Driving the news: Calloway has a draft ordinance that would prohibit cashless establishments and hopes to introduce it in February, she tells Axios.
- Council would then need to consider and approve it.
What happened: Calloway says she was motivated to push for the ban after going to the Plum Market in the Ally Detroit Center with just bills.
- "I'm looking for, where do I put my cash? … I was shocked." She left without her soup and salad, thinking about how many Detroiters "do everything with cash."

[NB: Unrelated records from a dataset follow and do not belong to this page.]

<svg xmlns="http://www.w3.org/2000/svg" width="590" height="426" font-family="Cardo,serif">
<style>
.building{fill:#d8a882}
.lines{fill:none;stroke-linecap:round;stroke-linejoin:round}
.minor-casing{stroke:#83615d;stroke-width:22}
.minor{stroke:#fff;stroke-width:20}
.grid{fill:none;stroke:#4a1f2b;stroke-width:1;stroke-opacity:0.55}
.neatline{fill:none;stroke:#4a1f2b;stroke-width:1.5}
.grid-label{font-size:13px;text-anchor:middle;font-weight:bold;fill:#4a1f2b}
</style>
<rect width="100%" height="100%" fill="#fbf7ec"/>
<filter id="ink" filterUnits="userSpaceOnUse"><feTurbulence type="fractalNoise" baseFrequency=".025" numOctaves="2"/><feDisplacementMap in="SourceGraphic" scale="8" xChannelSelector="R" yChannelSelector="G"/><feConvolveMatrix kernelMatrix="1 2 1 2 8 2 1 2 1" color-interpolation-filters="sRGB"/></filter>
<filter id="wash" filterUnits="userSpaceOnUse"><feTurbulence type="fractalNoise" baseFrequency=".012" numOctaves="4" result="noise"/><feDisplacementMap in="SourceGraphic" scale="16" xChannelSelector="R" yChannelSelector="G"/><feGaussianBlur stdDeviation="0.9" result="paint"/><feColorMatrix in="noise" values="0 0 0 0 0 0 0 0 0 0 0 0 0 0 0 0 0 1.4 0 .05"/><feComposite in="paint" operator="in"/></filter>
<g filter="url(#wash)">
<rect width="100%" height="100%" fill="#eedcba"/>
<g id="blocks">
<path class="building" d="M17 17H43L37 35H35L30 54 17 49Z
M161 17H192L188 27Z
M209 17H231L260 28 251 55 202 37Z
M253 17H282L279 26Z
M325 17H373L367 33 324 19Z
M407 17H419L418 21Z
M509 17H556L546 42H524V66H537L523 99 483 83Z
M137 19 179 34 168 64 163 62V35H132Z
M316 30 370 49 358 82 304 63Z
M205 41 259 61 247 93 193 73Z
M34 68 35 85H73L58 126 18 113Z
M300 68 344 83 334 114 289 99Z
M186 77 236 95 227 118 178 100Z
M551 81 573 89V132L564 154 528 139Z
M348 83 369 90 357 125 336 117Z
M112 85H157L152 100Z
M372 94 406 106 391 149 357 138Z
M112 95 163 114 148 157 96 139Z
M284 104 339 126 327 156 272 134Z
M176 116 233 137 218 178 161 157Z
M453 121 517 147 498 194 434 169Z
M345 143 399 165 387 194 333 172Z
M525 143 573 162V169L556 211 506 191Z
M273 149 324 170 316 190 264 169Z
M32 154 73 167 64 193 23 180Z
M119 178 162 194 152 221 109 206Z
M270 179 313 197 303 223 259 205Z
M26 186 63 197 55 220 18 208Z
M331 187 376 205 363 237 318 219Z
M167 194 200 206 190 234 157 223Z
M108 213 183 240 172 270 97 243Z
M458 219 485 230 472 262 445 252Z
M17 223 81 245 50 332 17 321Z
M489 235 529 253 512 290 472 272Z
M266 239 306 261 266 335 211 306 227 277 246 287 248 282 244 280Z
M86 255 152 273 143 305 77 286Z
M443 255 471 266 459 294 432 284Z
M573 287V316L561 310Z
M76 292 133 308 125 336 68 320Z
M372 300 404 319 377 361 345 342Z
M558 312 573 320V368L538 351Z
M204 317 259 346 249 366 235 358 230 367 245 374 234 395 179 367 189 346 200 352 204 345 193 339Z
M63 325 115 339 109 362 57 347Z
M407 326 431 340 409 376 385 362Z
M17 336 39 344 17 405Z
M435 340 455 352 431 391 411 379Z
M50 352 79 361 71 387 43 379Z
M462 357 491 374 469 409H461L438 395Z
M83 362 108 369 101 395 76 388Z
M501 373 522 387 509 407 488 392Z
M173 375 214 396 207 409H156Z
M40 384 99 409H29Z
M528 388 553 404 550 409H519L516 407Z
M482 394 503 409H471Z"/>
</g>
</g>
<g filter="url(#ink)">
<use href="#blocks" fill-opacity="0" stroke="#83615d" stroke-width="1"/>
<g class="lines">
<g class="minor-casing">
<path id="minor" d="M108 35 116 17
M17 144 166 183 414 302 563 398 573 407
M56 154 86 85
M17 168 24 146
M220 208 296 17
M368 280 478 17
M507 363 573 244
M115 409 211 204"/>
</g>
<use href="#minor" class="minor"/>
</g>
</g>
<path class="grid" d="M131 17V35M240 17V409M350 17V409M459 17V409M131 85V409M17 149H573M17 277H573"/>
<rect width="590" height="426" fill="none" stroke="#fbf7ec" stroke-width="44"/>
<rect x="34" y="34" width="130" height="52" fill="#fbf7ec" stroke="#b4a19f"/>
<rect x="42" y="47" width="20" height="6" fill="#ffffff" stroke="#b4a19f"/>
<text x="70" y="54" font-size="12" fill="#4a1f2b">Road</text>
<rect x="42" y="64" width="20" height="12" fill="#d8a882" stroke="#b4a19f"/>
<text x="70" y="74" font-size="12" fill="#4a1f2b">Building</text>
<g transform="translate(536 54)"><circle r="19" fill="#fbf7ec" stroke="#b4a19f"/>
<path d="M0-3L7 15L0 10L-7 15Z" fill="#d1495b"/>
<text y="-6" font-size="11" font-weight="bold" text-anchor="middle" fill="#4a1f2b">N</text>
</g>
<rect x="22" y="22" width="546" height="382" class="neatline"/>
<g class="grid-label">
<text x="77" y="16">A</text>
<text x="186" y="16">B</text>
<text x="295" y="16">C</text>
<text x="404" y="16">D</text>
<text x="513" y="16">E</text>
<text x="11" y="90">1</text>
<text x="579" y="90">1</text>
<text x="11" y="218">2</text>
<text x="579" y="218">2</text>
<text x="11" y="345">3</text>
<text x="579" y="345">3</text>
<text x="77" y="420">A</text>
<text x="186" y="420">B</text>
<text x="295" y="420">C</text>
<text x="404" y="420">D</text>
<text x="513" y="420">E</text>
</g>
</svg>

- "This is economic discrimination and stratification," her senior policy advisor, Ramses Dukes, adds. "We need to give every single citizen an opportunity to purchase goods and services."
Between the lines: The new proposal would still permit a cashless policy like the one at Little Caesars Arena, where you can convert cash to a VISA card without charges at on-site portals.
The other side: When the downtown Plum Market reopened in June after a long pandemic closure, it went cashless "to focus on quicker service," especially during the lunch rush, a Plum Market spokesperson tells Axios.
- "We will obviously comply with any ordinances passed but feel the cashless model has been well received and has made a tremendous improvement in transaction speed for our guests," the spokesperson adds.
- Hollywood Casino at Greektown recently opened a cashless market.
Zoom out: New York City, Massachusetts and San Francisco have banned cashless businesses, while the Seattle area is considering doing so.
What they're saying: Dwan Dandridge of financial support organization Black Leaders Detroit says it's important to educate business owners about these barriers to access.
- Plus, uplift businesses that "always keep all Detroiters in mind, specifically Black business owners that are still struggling to have equal access to capital," he adds.